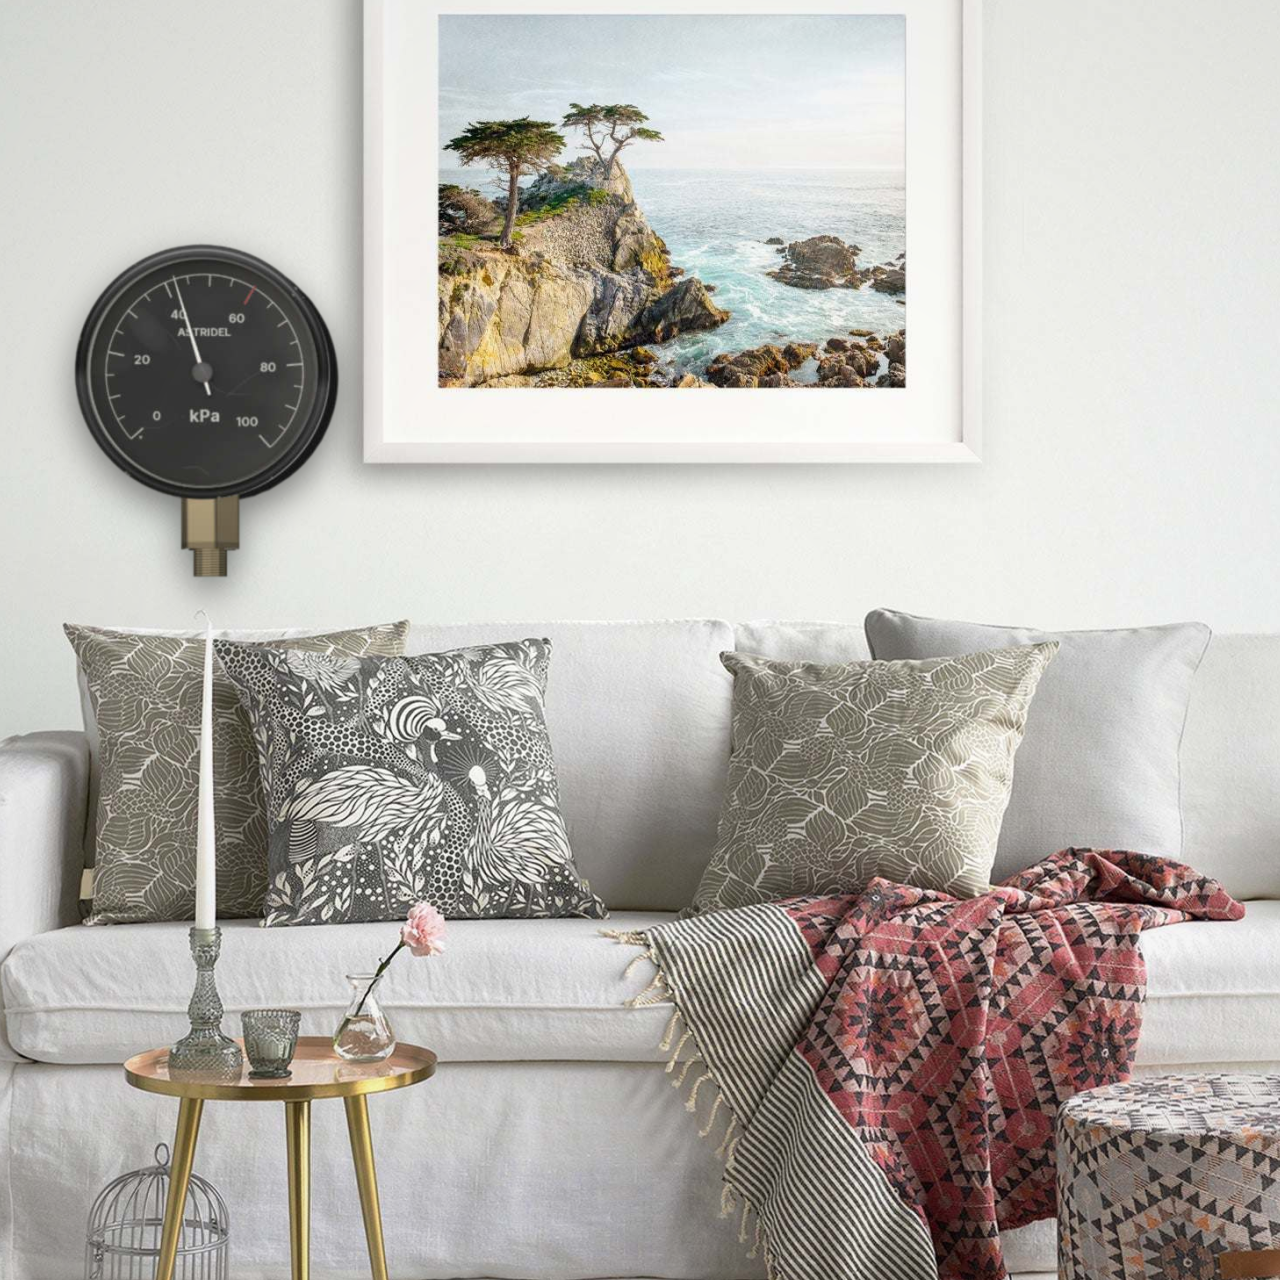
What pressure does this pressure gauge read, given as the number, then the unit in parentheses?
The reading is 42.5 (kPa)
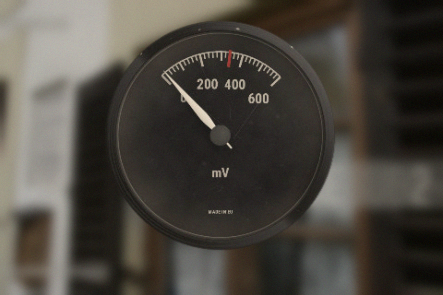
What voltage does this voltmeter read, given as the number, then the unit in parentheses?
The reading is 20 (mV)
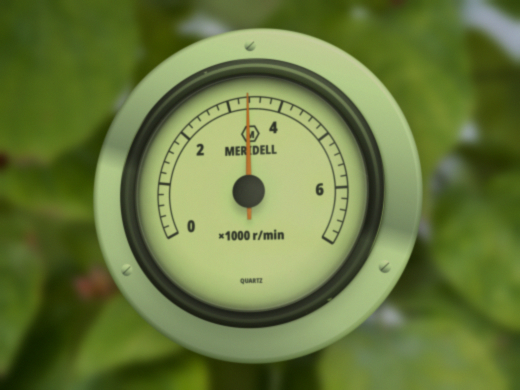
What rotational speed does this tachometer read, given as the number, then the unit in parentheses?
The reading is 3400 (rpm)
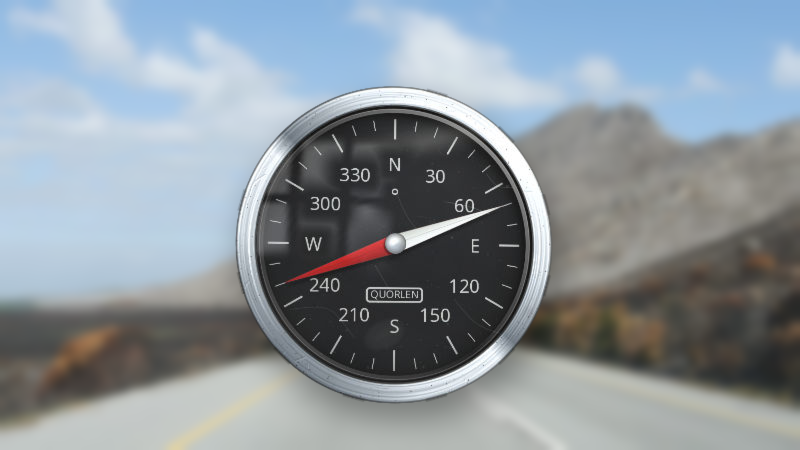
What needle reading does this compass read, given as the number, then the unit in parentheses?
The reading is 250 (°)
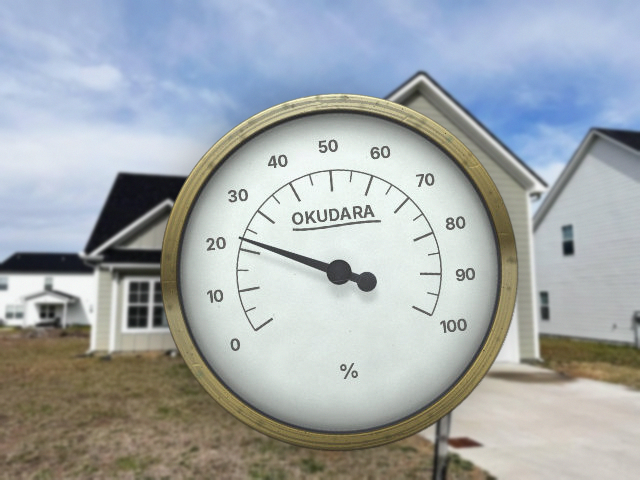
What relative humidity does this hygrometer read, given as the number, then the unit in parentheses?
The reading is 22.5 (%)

━━━━

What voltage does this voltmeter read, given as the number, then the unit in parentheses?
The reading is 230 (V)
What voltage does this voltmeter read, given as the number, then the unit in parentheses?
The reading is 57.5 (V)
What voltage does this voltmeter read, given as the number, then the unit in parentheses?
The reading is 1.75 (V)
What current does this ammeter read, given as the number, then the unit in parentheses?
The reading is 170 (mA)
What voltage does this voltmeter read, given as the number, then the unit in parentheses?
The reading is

━━━━

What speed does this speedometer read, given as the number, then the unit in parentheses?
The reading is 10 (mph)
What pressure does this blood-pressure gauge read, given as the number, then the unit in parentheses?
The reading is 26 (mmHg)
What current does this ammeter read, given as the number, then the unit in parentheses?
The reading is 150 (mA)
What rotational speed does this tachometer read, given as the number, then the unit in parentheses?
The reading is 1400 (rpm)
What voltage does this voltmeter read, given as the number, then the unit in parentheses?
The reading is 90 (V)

━━━━

Output verbatim the part of the data above that opens with the line containing "What pressure does this pressure" and closes with the line containing "The reading is 22.5 (%)", both lines included. Omit the pictures.

What pressure does this pressure gauge read, given as the number, then the unit in parentheses?
The reading is 42.5 (kPa)
What voltage does this voltmeter read, given as the number, then the unit in parentheses?
The reading is 20 (mV)
What rotational speed does this tachometer read, given as the number, then the unit in parentheses?
The reading is 3400 (rpm)
What needle reading does this compass read, given as the number, then the unit in parentheses?
The reading is 250 (°)
What relative humidity does this hygrometer read, given as the number, then the unit in parentheses?
The reading is 22.5 (%)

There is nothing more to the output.